The aim of the LCR is to strengthen regulations and promote a more resilient banking sector, ensure a bank has high-liquidity assets that can meet its needs for a 30-day stress scenario, meet the Net Stable Funding Ratio (a metric for liquidity) and improve the banking sector’s ability to absorb shocks, “thus reducing the risk of spillover from the financial sector to the real economy,” according to the website of the Basel-based financial institution for the world’s central banks, the Bank for International Settlements.

“Once the LCR has been fully implemented, its 100 percent threshold will be a minimum requirement in normal times. During a period of stress, banks would be expected to use their liquid assets, thereby temporarily falling below the minimum requirement,” it said.

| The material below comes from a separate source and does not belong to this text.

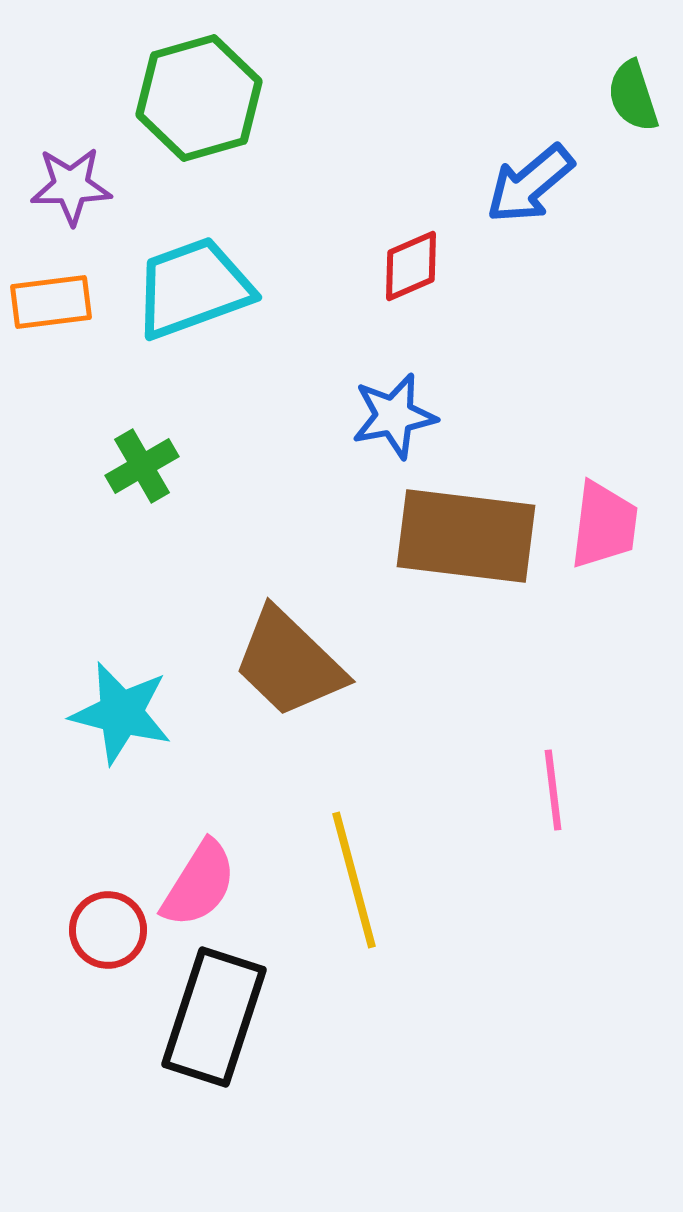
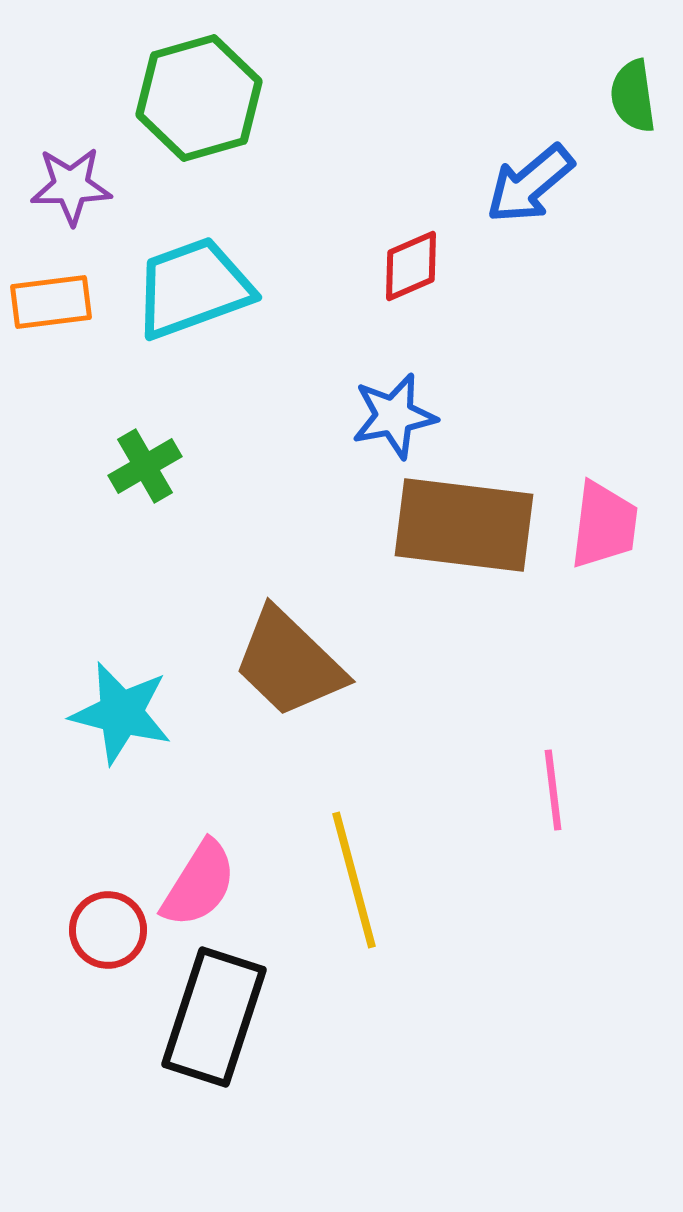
green semicircle: rotated 10 degrees clockwise
green cross: moved 3 px right
brown rectangle: moved 2 px left, 11 px up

Lebanon’s Central Bank issued a circular of the basic decision on March 8, instructing all banks, with the exception of Islamic banks, to apply the LCR on their domestic and foreign operations. Included in the articles of the decision are that the banks maintain an LCR that reflects their internal assessment of liquidity risk and is consistent with their liquidity risk profile, that they apply the LCR at both the local and international levels, that they follow specific criteria for calculating the LCR (including specific definitions for high quality liquidity assets), that they set up the necessary framework for periodic monitoring, and that they conduct stress tests.

The LCR is part of the requirements introduced in 2010-2011, then in 2013, and with extended implementation through March 31, 2018, by Basel III, also known as the Basel Standards, a voluntary regulatory framework for risk mitigation in the global banking sector.

Moody’s said it expects that Lebanese banks already meet the LCR requirements.

However, Moody’s said that “banks may not be able to quickly convert Lebanese sovereign instruments into cash with little or no loss of value in private markets during a 30-day liquidity stress scenario, as per Basel guidance. This is because there is a limited secondary market for these sovereign securities, although, as a backstop the BDL could discount them for liquidity.

“Therefore, although the LCR requirement will help individual banks adjust their balance sheets against an intrinsic liquidity shortage, a systemic foreign currency liquidity crisis would pressure the BDL’s foreign-currency reserves.”

The Moody’s report added that among rated Lebanese banks, Byblos Bank “is best-positioned to meet foreign currency liquidity outflows without relying on the BDL because of its higher immediate liquidity.”